[WORKING DATA Boundary: Start]

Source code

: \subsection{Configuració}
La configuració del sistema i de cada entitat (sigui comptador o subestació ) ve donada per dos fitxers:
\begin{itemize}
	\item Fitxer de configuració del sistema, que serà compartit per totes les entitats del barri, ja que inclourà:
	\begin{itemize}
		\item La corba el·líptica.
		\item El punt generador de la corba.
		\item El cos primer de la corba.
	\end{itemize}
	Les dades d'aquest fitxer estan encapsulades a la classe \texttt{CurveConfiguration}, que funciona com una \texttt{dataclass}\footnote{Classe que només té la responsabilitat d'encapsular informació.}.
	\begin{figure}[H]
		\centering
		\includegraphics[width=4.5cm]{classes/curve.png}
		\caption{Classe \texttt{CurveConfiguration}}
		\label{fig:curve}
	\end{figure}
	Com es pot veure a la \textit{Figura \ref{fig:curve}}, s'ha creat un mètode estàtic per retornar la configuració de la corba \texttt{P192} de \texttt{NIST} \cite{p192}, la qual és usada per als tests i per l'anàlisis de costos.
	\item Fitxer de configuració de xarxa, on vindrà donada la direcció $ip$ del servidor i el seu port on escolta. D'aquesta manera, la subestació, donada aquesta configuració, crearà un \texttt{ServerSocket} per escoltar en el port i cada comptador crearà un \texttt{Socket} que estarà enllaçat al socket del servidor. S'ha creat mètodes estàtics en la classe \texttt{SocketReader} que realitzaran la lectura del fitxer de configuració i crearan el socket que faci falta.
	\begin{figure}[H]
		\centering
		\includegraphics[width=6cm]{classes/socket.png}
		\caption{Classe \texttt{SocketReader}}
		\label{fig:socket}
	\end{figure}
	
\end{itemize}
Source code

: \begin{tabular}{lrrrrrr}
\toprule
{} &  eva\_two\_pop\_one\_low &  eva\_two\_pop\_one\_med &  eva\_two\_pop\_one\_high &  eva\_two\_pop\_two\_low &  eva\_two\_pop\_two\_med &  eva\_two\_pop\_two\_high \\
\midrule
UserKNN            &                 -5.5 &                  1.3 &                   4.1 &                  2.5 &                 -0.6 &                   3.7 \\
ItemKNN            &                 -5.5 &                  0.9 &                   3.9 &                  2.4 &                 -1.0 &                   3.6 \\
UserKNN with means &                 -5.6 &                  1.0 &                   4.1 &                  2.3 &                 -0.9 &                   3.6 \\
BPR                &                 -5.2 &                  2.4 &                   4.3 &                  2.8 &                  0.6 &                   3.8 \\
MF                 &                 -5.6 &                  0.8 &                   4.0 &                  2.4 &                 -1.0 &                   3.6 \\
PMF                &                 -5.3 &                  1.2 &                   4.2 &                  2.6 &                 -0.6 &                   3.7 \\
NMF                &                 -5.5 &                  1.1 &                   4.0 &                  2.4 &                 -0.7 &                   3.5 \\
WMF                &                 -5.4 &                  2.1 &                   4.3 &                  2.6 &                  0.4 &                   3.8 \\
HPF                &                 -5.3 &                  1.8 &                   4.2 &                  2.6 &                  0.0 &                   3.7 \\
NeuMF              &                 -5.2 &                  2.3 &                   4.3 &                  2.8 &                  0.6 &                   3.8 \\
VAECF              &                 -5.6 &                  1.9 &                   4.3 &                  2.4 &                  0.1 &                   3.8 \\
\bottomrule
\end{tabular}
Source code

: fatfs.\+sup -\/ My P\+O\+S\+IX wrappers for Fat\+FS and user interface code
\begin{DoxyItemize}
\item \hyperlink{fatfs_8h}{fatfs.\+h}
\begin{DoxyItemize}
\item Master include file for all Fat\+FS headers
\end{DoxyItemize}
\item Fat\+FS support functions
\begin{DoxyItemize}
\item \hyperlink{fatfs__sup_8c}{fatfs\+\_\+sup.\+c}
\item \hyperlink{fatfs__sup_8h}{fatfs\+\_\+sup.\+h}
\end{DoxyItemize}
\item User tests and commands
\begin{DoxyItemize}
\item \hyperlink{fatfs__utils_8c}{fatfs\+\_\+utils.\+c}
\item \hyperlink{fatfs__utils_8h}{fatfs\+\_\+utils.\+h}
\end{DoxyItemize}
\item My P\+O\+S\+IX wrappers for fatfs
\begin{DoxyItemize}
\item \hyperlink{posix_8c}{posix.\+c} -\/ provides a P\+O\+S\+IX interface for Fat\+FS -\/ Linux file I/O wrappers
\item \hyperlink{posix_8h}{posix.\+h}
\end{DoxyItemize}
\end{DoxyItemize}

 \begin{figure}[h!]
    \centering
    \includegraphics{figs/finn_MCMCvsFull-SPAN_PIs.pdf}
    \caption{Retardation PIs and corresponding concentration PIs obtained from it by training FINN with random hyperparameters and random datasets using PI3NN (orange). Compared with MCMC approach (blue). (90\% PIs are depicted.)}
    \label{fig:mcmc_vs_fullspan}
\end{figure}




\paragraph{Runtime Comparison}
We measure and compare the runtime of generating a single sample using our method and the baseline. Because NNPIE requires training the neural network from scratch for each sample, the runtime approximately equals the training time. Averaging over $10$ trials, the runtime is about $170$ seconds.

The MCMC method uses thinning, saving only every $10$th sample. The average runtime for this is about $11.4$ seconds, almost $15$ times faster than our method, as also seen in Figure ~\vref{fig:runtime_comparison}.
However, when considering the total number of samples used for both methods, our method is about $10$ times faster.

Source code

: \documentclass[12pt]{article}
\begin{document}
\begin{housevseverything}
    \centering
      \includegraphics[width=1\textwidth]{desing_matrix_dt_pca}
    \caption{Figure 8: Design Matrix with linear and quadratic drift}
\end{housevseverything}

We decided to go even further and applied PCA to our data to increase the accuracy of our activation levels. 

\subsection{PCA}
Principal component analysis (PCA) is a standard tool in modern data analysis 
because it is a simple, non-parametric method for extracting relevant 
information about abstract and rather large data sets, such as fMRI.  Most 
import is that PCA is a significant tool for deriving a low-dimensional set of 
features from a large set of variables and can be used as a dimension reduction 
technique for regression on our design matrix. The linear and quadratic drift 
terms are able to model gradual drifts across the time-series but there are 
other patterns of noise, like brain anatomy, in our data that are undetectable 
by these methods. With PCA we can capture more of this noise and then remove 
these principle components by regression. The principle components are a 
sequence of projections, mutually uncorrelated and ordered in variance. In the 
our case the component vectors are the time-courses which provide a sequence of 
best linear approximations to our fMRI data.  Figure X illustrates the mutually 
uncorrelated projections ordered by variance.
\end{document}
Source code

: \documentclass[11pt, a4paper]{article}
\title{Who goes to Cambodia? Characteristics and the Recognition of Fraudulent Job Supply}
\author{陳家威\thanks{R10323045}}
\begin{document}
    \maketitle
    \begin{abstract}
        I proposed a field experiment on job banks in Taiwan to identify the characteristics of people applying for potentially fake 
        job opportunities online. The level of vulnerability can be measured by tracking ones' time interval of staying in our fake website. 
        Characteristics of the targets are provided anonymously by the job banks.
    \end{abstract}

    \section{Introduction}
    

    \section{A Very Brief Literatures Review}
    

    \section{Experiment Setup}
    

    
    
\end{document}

[WORKING DATA Boundary: End]
[WORKING DATA Boundary: Start]

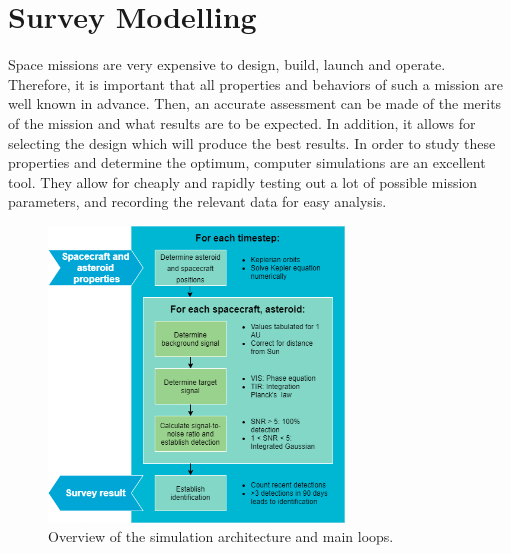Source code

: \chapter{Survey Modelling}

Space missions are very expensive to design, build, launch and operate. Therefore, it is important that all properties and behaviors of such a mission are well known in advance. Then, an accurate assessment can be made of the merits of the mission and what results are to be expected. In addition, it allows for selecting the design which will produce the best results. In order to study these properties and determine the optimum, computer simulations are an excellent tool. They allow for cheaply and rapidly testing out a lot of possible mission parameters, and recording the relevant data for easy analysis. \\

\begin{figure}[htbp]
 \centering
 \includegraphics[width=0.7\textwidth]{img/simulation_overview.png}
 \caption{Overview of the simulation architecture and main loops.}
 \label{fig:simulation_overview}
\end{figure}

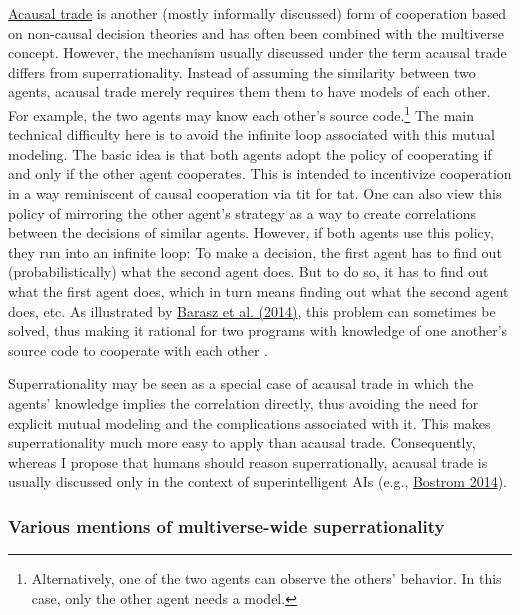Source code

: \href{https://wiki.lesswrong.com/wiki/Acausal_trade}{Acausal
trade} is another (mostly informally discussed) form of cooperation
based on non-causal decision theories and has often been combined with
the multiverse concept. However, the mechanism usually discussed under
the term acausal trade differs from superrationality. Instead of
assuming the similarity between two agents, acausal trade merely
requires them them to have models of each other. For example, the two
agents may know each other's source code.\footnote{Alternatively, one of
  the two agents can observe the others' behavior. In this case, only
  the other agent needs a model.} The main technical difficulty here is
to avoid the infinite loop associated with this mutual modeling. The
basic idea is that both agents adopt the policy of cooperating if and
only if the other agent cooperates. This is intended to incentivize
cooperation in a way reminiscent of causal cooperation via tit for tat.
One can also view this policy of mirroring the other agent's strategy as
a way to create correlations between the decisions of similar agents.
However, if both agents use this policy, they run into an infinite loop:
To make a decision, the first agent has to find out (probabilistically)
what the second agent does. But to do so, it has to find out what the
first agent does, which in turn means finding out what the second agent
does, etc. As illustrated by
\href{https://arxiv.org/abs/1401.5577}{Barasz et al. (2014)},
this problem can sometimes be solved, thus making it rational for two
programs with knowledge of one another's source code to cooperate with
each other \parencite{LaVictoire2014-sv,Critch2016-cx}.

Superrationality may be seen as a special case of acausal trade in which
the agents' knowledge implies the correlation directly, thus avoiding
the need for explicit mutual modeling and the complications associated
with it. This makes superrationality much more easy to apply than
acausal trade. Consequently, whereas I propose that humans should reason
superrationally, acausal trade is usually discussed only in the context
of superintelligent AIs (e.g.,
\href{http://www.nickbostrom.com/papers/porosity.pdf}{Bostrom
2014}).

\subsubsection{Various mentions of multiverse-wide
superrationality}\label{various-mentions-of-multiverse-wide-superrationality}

[WORKING DATA Boundary: End]

- EXERCISE
Give the count of lines containing the word "used" in the listing, and no other text.

- EXERCISE RESULT
2